Halmagyi G M, Chen Luke, MacDougall Hamish G, Weber Konrad P, McGarvie Leigh A, Curthoys Ian S
Neurology Department, Institute of Clinical Neurosciences, Royal Prince Alfred Hospital, Camperdown, NSW, Australia.
Vestibular Research Laboratory, School of Psychology, The University of Sydney, Sydney, NSW, Australia.
Front Neurol. 2017 Jun 9;8:258. doi: 10.3389/fneur.2017.00258. eCollection 2017.
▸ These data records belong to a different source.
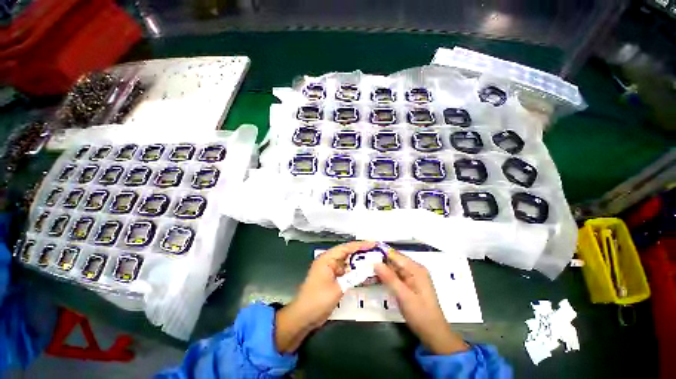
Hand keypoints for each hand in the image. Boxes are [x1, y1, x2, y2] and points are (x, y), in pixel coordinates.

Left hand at [275, 240, 375, 352]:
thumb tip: (368, 268)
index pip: (346, 247)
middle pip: (347, 253)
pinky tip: (364, 274)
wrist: (302, 318)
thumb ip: (353, 277)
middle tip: (376, 252)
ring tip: (374, 261)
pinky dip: (354, 272)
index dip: (360, 245)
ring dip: (358, 262)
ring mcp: (329, 270)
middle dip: (361, 253)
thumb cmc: (318, 300)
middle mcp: (328, 261)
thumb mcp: (338, 288)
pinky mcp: (331, 278)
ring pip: (347, 263)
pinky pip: (345, 272)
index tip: (374, 243)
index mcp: (327, 259)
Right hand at [374, 248, 468, 354]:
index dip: (380, 253)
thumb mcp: (403, 296)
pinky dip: (386, 277)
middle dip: (380, 261)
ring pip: (393, 268)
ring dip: (381, 269)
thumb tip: (375, 263)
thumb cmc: (420, 314)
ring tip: (366, 269)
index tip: (366, 254)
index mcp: (415, 269)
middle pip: (394, 260)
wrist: (433, 334)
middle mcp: (414, 269)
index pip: (395, 255)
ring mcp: (412, 276)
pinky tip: (375, 277)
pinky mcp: (409, 284)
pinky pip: (395, 276)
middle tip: (363, 263)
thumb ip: (389, 278)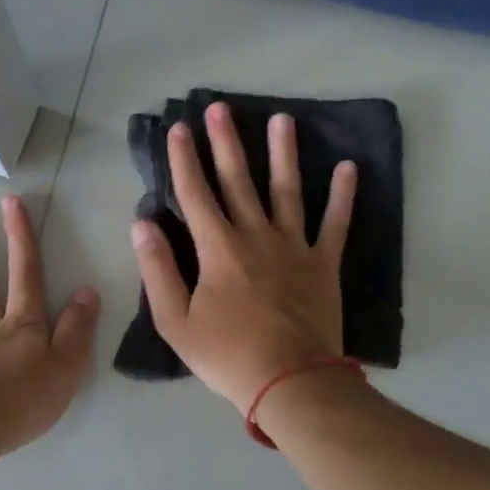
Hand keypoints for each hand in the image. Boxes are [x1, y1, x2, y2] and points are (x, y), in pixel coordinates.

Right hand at [131, 102, 355, 410]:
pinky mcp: (323, 265)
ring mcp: (294, 247)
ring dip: (283, 153)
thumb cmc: (227, 355)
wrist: (291, 382)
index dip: (184, 159)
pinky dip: (342, 196)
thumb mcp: (176, 321)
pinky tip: (348, 167)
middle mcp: (255, 236)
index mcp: (217, 249)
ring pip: (287, 191)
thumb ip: (157, 270)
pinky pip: (335, 224)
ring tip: (282, 120)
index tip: (178, 128)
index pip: (195, 194)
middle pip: (238, 181)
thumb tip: (141, 224)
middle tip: (219, 108)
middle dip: (225, 143)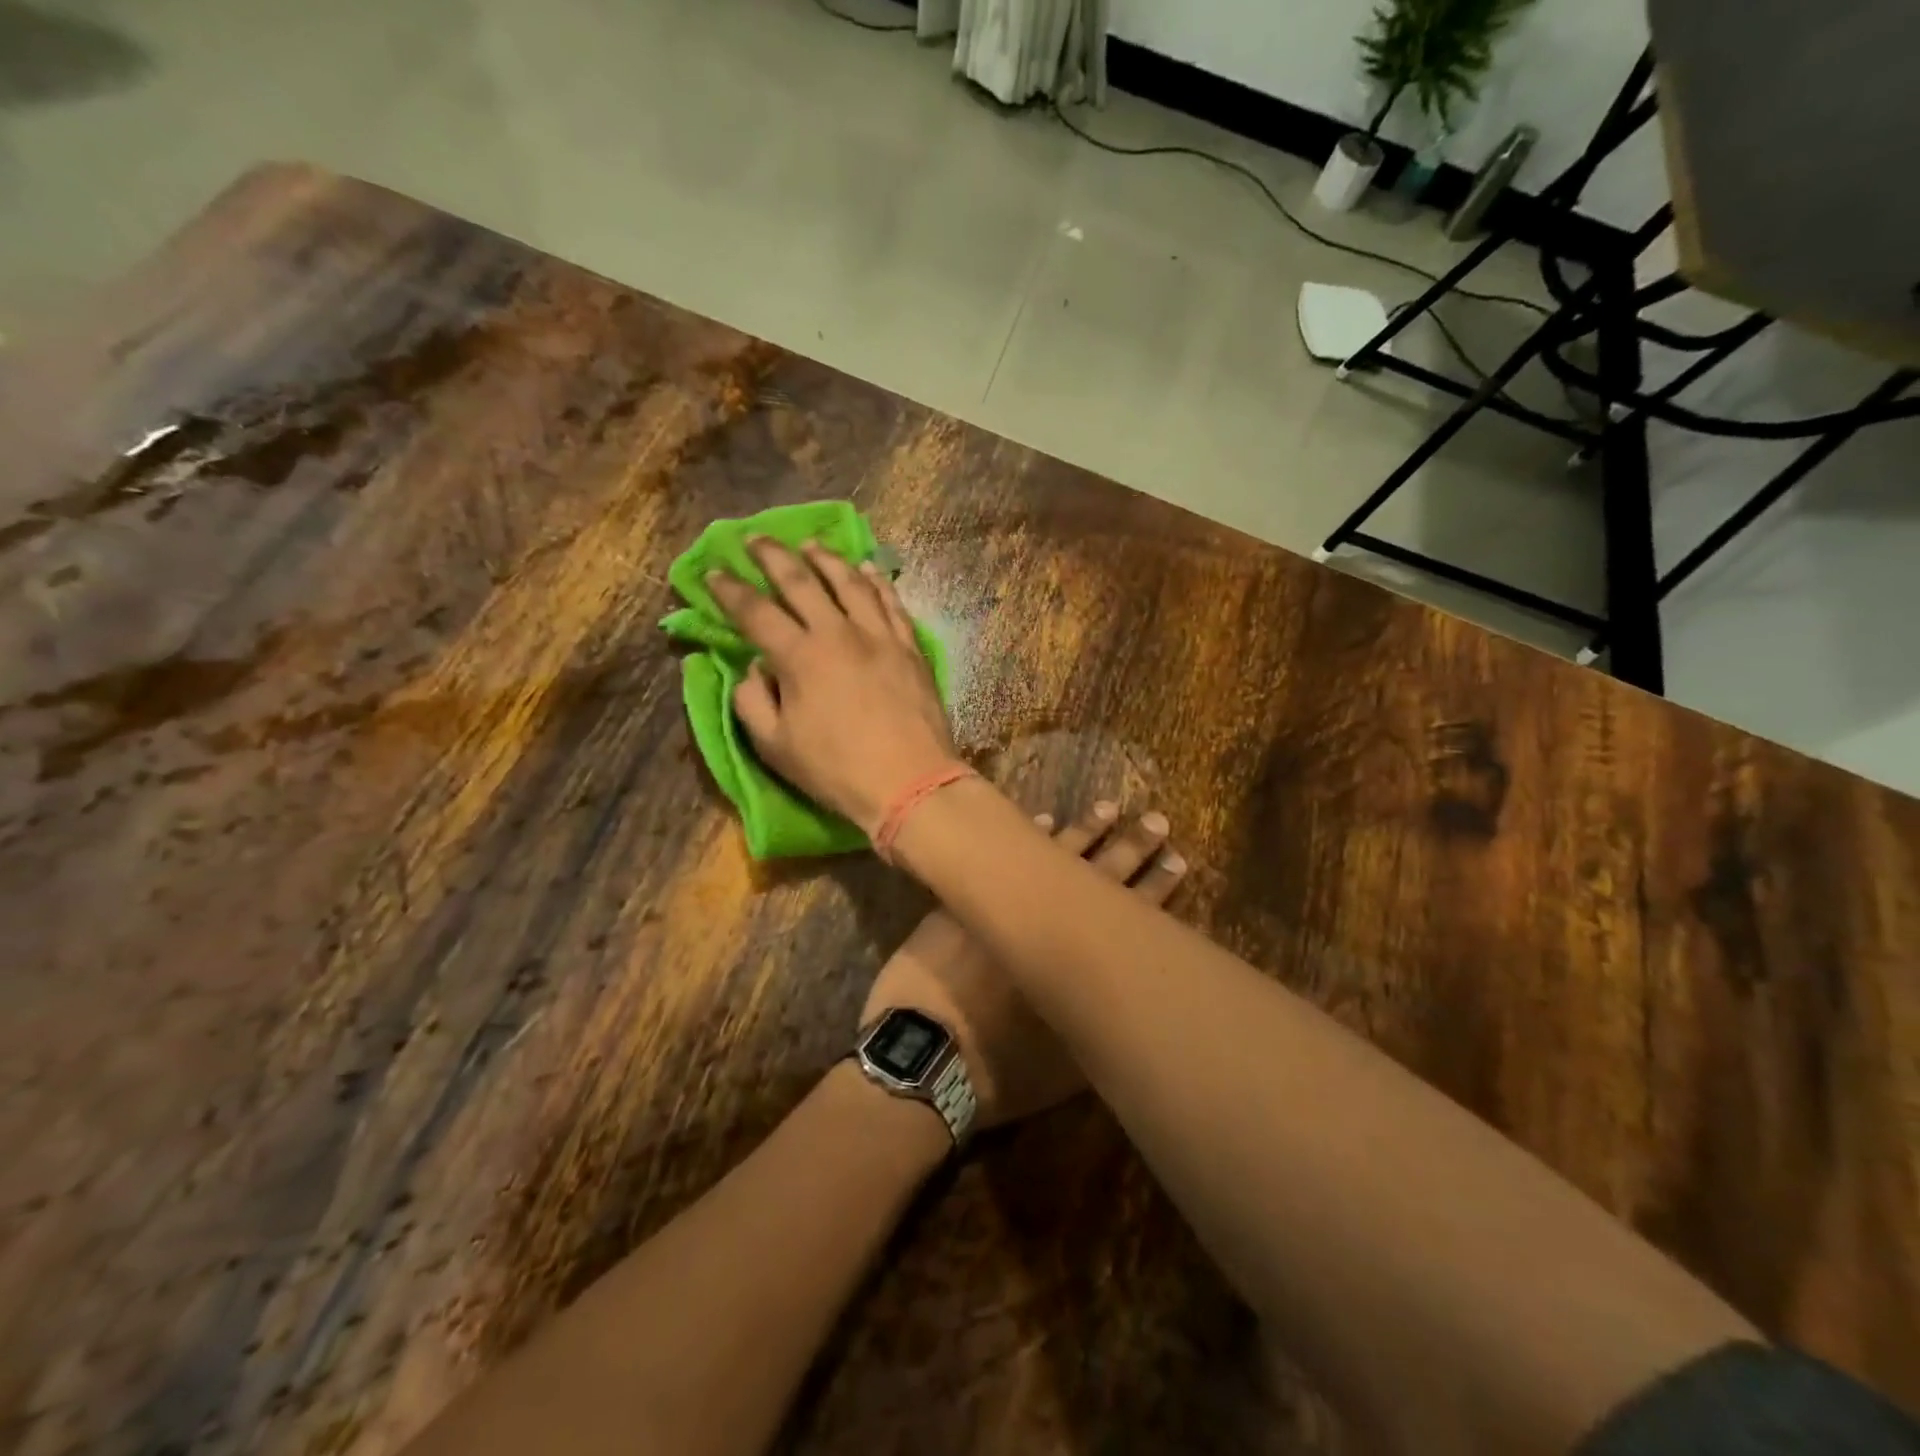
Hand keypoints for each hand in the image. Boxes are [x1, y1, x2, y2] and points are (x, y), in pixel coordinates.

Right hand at [706, 539, 958, 835]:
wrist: (910, 782)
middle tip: (755, 538)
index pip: (756, 612)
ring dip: (826, 559)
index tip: (713, 573)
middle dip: (773, 556)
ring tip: (811, 545)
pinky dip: (877, 582)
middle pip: (801, 581)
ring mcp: (879, 636)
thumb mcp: (776, 747)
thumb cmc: (837, 771)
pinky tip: (868, 569)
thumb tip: (754, 669)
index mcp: (799, 657)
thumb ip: (753, 702)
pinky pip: (891, 603)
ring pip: (850, 582)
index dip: (730, 591)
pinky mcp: (909, 647)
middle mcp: (838, 633)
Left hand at [860, 802, 1183, 1131]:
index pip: (1132, 914)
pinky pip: (1005, 855)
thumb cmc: (1002, 1071)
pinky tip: (1043, 821)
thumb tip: (1119, 997)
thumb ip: (1098, 1022)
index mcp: (1083, 964)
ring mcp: (1008, 902)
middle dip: (1132, 848)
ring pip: (1056, 856)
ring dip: (1085, 832)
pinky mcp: (971, 896)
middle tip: (1157, 822)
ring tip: (1110, 810)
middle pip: (1101, 875)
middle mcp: (1052, 923)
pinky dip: (1026, 840)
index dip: (1157, 887)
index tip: (1178, 860)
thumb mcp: (1071, 1065)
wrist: (927, 1055)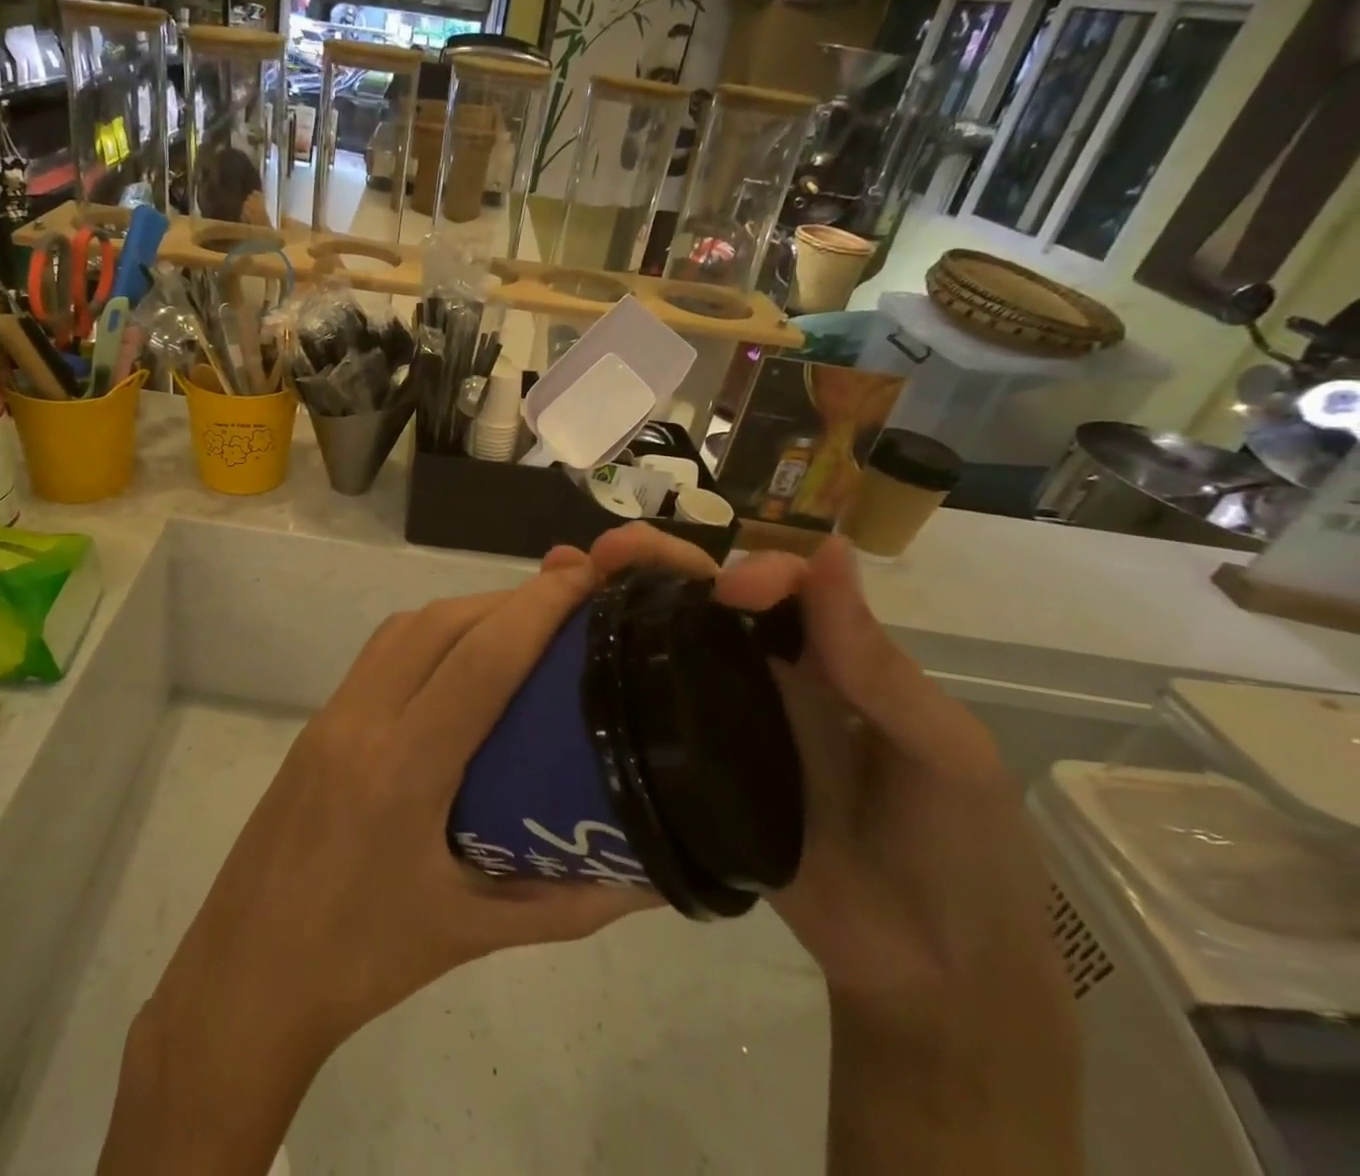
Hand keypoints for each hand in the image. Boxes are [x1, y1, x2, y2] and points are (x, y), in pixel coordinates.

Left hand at [100, 560, 658, 1173]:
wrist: (247, 974)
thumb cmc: (362, 961)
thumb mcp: (473, 935)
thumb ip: (569, 904)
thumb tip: (650, 875)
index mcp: (404, 771)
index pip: (481, 661)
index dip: (537, 608)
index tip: (584, 577)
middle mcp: (364, 722)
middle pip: (443, 624)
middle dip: (509, 598)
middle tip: (568, 600)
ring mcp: (332, 714)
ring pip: (406, 627)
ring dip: (466, 609)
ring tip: (520, 622)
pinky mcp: (318, 720)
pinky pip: (380, 650)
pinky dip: (428, 632)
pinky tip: (458, 659)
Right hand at [562, 526, 1080, 1174]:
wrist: (923, 972)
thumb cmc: (957, 847)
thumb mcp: (940, 749)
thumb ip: (875, 662)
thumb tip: (831, 548)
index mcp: (828, 655)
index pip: (779, 585)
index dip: (752, 571)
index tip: (728, 592)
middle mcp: (767, 674)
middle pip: (703, 599)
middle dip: (656, 561)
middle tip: (606, 551)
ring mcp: (723, 719)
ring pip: (665, 643)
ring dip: (618, 602)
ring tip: (564, 578)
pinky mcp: (689, 767)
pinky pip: (647, 711)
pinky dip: (607, 673)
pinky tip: (562, 657)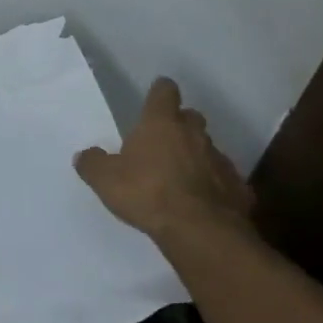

In 1988, we introduced impulsive testing of semicircular canal (SCC) function measured with scleral search coils and showed that it could accurately and reliably detect impaired function even of a single lateral canal. Later we showed that it was also possible to test individual vertical canal function in peripheral and also in central vestibular disorders and proposed a physiological mechanism for why this might be so. For the next 20 years, between 1988 and 2008, impulsive testing of individual SCC function could only be accurately done by a few aficionados with the time and money to support scleral search-coil systems-an expensive, complicated and cumbersome, semi-invasive technique that never made the transition from the research lab to the dizzy clinic. Then, in 2009 and 2013, we introduced a video method of testing function of each of the six canals individually. Since 2009, the method has been taken up by most dizzy clinics around the world, with now close to 100 refereed articles in PubMed. In many dizzy clinics around the world, video Head Impulse Testing has supplanted caloric testing as the initial and in some cases the final test of choice in patients with suspected vestibular disorders. Here, we consider seven current, interesting, and controversial aspects of video Head Impulse Testing: (1) introduction to the test; (2) the progress from the head impulse protocol (HIMPs) to the new variant-suppression head impulse protocol (SHIMPs); (3) the physiological basis for head impulse testing; (4) practical aspects and potential pitfalls of video head impulse testing; (5) problems of vestibulo-ocular reflex gain calculations; (6) head impulse testing in central vestibular disorders; and (7) to stay right up-to-date-new clinical disease patterns emerging from video head impulse testing. With thanks and appreciation we dedicate this article to our friend, colleague, and mentor, Dr Bernard Cohen of Mount Sinai Medical School, New York, who since his first article 55 years ago on compensatory eye movements induced by vertical SCC stimulation has become one of the giants of the vestibular world.
1988年,我们引入了用巩膜搜索线圈测量半规管(SCC)功能的冲动测试,并表明其能够准确可靠地检测出即使是单个外侧半规管的功能受损情况。后来我们又表明,在周围性和中枢性前庭疾病中测试单个垂直半规管功能也是可行的,并提出了其背后可能的生理机制。在接下来的20年里,即1988年至2008年期间,只有少数有时间和资金支持巩膜搜索线圈系统的爱好者才能准确地进行单个SCC功能的冲动测试——这是一种昂贵、复杂且繁琐的半侵入性技术,从未从研究实验室过渡到眩晕门诊。然后,在2009年和2013年,我们推出了一种分别测试六条半规管中每条半规管功能的视频方法。自2009年以来,这种方法已被全球大多数眩晕门诊采用,目前在PubMed上有近100篇经过同行评审的文章。在世界各地的许多眩晕门诊中,视频头脉冲测试已经取代冷热试验,成为疑似前庭疾病患者的初始测试,在某些情况下甚至是最终测试选择。在此,我们探讨视频头脉冲测试当前七个有趣且有争议的方面:(1)测试介绍;(2)从头脉冲方案(HIMPs)到新的变体——抑制性头脉冲方案(SHIMPs)的进展;(3)头脉冲测试的生理基础;(4)视频头脉冲测试的实际操作及潜在陷阱;(5)前庭眼反射增益计算的问题;(6)中枢性前庭疾病中的头脉冲测试;(7)紧跟最新情况——视频头脉冲测试中出现的新临床疾病模式。我们怀着感激之情将本文献给我们的朋友、同事和导师,纽约西奈山医学院的伯纳德·科恩博士,自55年前他发表第一篇关于垂直半规管刺激诱发的代偿性眼动的文章以来,他已成为前庭领域的巨擘之一。